Leave it to me to choose the contemporary novel off my shelf that is science fiction in the truest sense – fiction that incorporates current scientific advancements.

I was fascinated by the topic brought up in My Sister’s Keeper: do parents have the right to concieve a child in a test tube for the sole purpose of being a tissue match for a sick child they already have? And if so, do they have the right to continue to expect that the new child continue to donate organs and marrow and platelets without being asked? Does the child have the right to say no if it means the death of their sick sibling? Anna, the 13 year old protagonist of the book (the “designer baby”conceived to be a match for her sister, Kate, who has a rare form of leukemia), thinks that she should, and so she goes to a lawyer and sues her parents for medical emancipation.

Jodi Picoult does an amazing job of examining all sides of this issue by skillfully creating her cast of characters. She allows each character to narrate different chapters in the novel, and each has a distinct, lived-in voice. From 13-year-old Anna, to her mother Sara (40s), to her sarcastic lawyer Campbell, to her older brother Jesse, Picoult pulls off a hell of a ventriloquist act as she careens her characters through a desperate chain of events in which Kate’s life and Anna’s freedom hang in the balance.

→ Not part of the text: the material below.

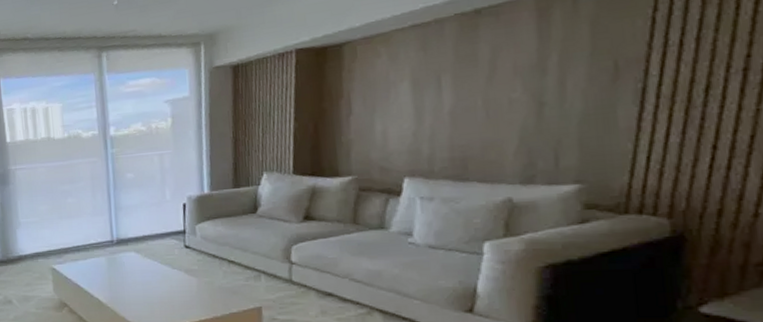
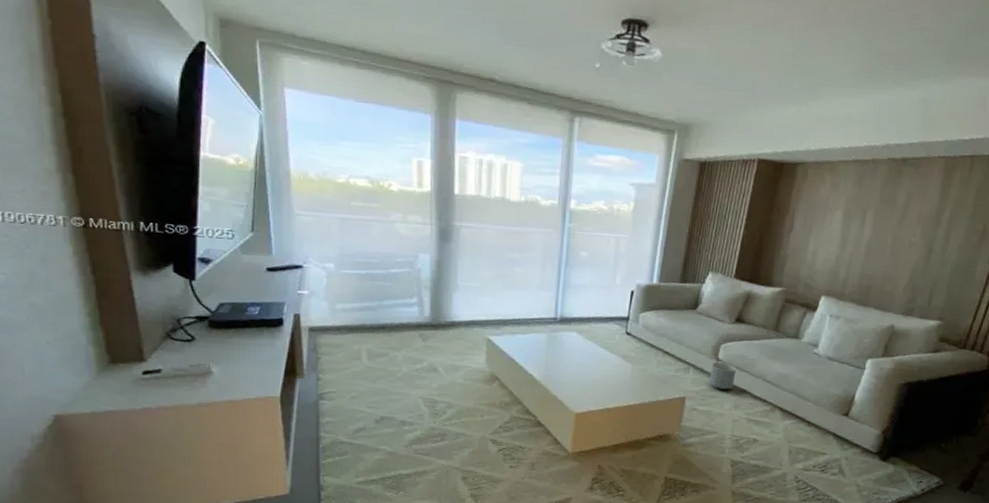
planter: none [284,265,316,295] -> present [708,362,737,390]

In addition to the strength of the characters, Picoult brings the events of the book to a logical conclusion without it being at all predictable. In fact, the ending of the book slapped me in the face! I didn’t see it coming in quite the way it did. Yet, when it happened, I realized that it couldn’t have happened any other way.

My Sister’s Keeper is a book that had me crying as I read the ending on the subway, and had me thinking about it long after I put it down. If you’re looking for a book that will make you examine your own moral and ethical compass as well as make you feel deeply for the characters involved, I’d highly recommend this one.

Currently Reading: Catching Fire by Suzanne Collins


Never Been Kissed


I *Heart* New York

1 Comment

  1. Funny enough, my blog post tomorrow will be on my 1-year anniversary of donating bone marrow stem cells for a man with MDS (a form of leukemia).

    I don’t think one could ask that of a child, especially a child pressured into “Do this or your sister dies.” It was overwhelming enough to have that choice put on one as an adult for a stranger…and then I’d never see his face or be raised by people who missed him. While I can see why a family might make that choice, I think it’s wrong for the kid. It’s too much to put them through–both the procedures and the expectations.